Months after the coup, opposition figures resumed plotting against the government.

In December of 2002, they turned to a sustained national strike against the state-owned oil company, believing that shutting it down would so weaken Mr. Chávez that he would resign or call for new elections.

The American ambassador in Caracas, Charles Shapiro, who had met with Mr. Chávez several times after the coup to patch up relations between the two countries, warned opposition leaders that it would fail. And indeed, the C.I.A. documents show that the Americans did not believe that forcing Mr. Chávez from office would ever work, particularly because he had a solid base of support among Venezuela's poor.

The latest documents form part of an offensive by pro-Chávez activists who aim to show that the United States has, at least tacitly, supported the opposition's unconstitutional efforts to remove the president.

Using the freedom of information act, Eva Golinger, a Long Island attorney who maintains www.venezuelafoia.info/ and contracted Mr. Bigwood to secure the CIA documents, has obtained reams of documents from the National Endowment for Democracy, a nonprofit agency financed by the United States government, that show that $2.2 million was spent from 2000 to 2003 to train or finance anti-Chávez parties and organizations.
User avatar
By Comrade Ogilvy
#524935
Oh no... I wonder how many other intelligence agencies new a coup was about to take place. This means nothing. What was America going to do, yell stop?
By | I, CWAS |
#524963
I have known about this for awhile. As an ardent supporter of Chavez it didn't surprise me. Our Government will not stay out of latin american affairs, we have been politically engeneering there forever. Chavez is best for the poor of Venezuela (at the very elast from lack of options) He is a moderate, even though he is percieved as a radical leftist. They sit on one of the largest oil reserves in the world, sooner or later he will be asassinated.
By Josh
#524966
Chamberlain to the Stud wrote:Oh no... I wonder how many other intelligence agencies new a coup was about to take place. This means nothing. What was America going to do, yell stop?


Well, what would you say if an intelligence agency from an allied nation knew of a coup against the President, and said nothing?
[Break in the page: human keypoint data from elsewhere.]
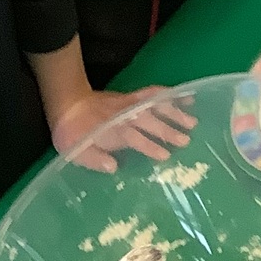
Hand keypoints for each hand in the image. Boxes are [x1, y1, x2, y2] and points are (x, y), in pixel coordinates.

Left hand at [51, 86, 196, 171]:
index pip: (133, 138)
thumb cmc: (73, 133)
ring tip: (192, 122)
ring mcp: (129, 104)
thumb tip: (113, 167)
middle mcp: (124, 115)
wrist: (68, 103)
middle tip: (186, 140)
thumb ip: (94, 159)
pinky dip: (169, 95)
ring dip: (173, 112)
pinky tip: (186, 98)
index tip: (165, 155)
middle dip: (167, 130)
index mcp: (111, 130)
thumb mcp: (75, 151)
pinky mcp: (132, 97)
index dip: (148, 145)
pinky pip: (153, 93)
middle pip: (148, 121)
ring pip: (153, 105)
America could have warned them as easily as another nation could warn the US in a hypothetical situation.
By Fernando
#527253
Do you REALLY believe that if a coup was prepared against Bush Chávez would prevent him?

In the data the original article showed I can't find evidence that US supported actively the coup. Of course they would be glad if the coup succeeded.
By Pablo
#527433
There was a Venezualan judge, who was involved in the proceedings against the coup plotters, murdered a few moths ago, anyone got information of that?

Its hard not to be suspicious of the CIA in these matters, given past experiences.
User avatar
By jaakko
#527517
given past experiences.

Given past experiences, it would be more natural for us to demand proof that CIA was not involved.